Siswa di Palestina mengikuti ujian akhir sekolah menengah yang diselenggarakan Kementerian Pendidikan Gaza. Besar harapan ratusan siswa itu untuk melanjutkan pendidikan di tingkat universitas.
Awal bulan ini, Kementerian Pendidikan mengumumkan ujian akhir akan digelar pada Sabtu (19/7), menjadikannya ujian akhir sekolah pertama sejak Israel meluncurkan serangan di Gaza pada Oktober 2023.
Kementerian Pendidikan mengkonfirmasi ada sekitar 1.500 siswa yang terdaftar untuk mengikuti ujian yang diselenggarakan menggunakan perangkat elektronik. Kementerian juga mengatakan persiapan teknis yang diperlukan telah dilakukan untuk memastikan kelancaran administrasi.
Dikutip dari Al Jazeera, Senin (21/7), sejumlah siswa mengikuti ujian daring di rumah, sementara yang lainnya mengikuti ujian di tempat-tempat yang ditentukan berdasarkan wilayah mereka tinggal dengan pertimbangan faktor keamanan.
Jurnalis Al Jazeera, Tareq Abu Azzoum, mengungkapkan bagi para siswa di Palestina, ujian itu menjadi gerbang penting menuju tingkat pendidikan yang lebih tinggi, beasiswa, dan masa depan di luar blokade Israel.

"Meski di medan perang yang tanpa ruang kelas, buku dan nyaris tanpa internet, para siswa di Gaza tetap hadir, masuk ke sekolah dan duduk untuk mengikuti ujian akhir, menolak membiarkan perang menghapus masa depan mereka," kata Azzoum.
Sejak perang dimulai, pendidikan banyak siswa di Gaza harus ditunda.

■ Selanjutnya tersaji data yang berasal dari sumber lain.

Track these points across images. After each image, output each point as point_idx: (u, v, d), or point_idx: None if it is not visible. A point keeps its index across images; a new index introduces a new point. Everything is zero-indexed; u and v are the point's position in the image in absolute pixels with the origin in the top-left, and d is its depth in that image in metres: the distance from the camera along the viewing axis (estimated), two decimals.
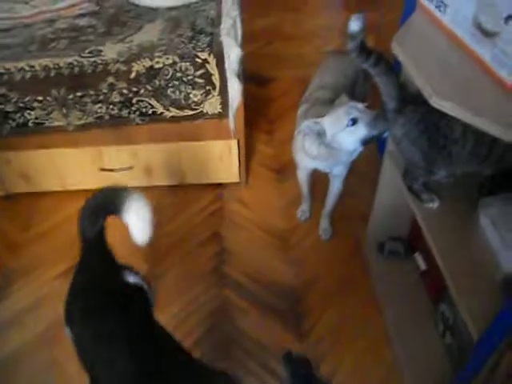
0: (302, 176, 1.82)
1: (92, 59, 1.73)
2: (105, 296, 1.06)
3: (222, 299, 1.71)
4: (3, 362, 1.55)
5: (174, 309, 1.67)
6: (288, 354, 0.90)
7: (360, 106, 1.37)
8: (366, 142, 1.38)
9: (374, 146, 2.06)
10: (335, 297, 1.69)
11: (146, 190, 2.10)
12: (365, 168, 1.98)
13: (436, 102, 0.85)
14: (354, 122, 1.35)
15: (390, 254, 1.73)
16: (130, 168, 2.01)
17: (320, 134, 1.38)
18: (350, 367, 1.49)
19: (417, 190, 1.28)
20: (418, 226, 1.41)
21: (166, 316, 1.60)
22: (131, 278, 1.13)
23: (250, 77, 2.56)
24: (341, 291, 1.71)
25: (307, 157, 1.58)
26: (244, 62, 1.86)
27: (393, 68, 1.13)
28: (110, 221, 1.16)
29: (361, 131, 1.36)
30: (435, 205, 1.26)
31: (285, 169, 2.21)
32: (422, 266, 1.61)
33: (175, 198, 2.12)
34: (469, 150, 1.10)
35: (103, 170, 2.00)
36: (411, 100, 1.17)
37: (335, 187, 1.77)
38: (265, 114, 2.57)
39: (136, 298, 1.12)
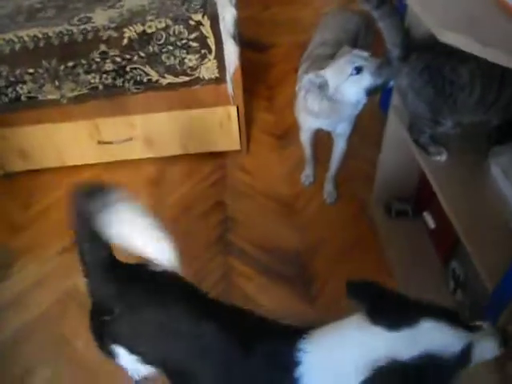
0: (305, 138, 1.77)
1: (82, 27, 1.67)
2: (152, 289, 1.01)
3: (228, 267, 1.68)
4: (11, 339, 1.54)
5: None
6: (350, 283, 0.83)
7: (364, 54, 1.31)
8: (370, 93, 1.33)
9: (376, 101, 2.00)
10: (342, 260, 1.66)
11: (148, 162, 2.08)
12: (368, 124, 1.93)
13: (443, 36, 0.79)
14: (359, 70, 1.30)
15: (397, 214, 1.69)
16: (130, 139, 1.96)
17: (322, 87, 1.32)
18: None
19: (424, 143, 1.24)
20: (424, 185, 1.36)
21: None
22: (157, 267, 1.06)
23: (248, 43, 2.49)
24: (348, 254, 1.68)
25: (310, 115, 1.53)
26: (241, 27, 1.79)
27: (397, 10, 1.07)
28: None
29: (366, 80, 1.31)
30: (443, 157, 1.22)
31: (286, 134, 2.16)
32: (431, 224, 1.57)
33: (177, 168, 2.08)
34: (476, 96, 1.06)
35: (101, 142, 1.96)
36: (415, 48, 1.12)
37: (339, 147, 1.72)
38: (264, 81, 2.50)
39: (177, 278, 1.07)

Hasil ujian pada Sabtu kemarin akan memungkinkan mereka melanjutkan pendidikan ke tingkat universitas.
Banyak dari para siswa yang seharusnya sudah di tingkat universitas saat ini. Namun, mereka tetap berada di tingkat SMA karena serangan Israel menghancurkan sistem pendidikan di Gaza.
Kementerian Pendidikan Gaza telah meluncurkan platform daring agar para siswa SMA dapat mengikuti ujian akhir.
"Para siswa telah mengunggah aplikasi untuk mengikuti ujian, tapi mereka menghadapi banyak tantangan," kata direktur ujian di pusat Gaza, Morad al-Agha.

"Kami telah menyampaikan kekhawatiran ini dengan kementerian untuk memastikan masalah ini dapat diselesaikan, supaya para siswa dapat mengikuti ujian tanpa hambatan," lanjutnya.
Meski demikian, para siswa mengungkapkan hambatan yang mereka temui saat mengikuti ujian. Mereka mengatakan, mengikuti ujian secara daring tidak mudah di Gaza.
"Kami mengikuti ujian secara daring, tapi sangat sulit. [Sinyal] internet lemah, banyak dari kami yang tidak memiliki perangkat, dan tidak ada tempat yang aman untuk mengikuti ujian. Kami juga kehilangan buku-buku kami karena serangan," kata seorang siswa, Doha Khatab.
Serangan Israel di Gaza menghancurkan 95% infrastruktur pendidikan dan lebih dari 660 ribu siswa harus putus sekolah.
Banyak bekas sekolah yang dikelola PBB saat ini digunakan sebagai tempat pengungsian dan juga terus menerus jadi target serangan Israel.
Berdasarkan laporan Dewan HAM PBB, pasukan Israel secara sistematis menghancurkan infrastruktur pendidikan di Gaza. Laporan menggambarkan tindakan Israel sebagai kejahatan perang.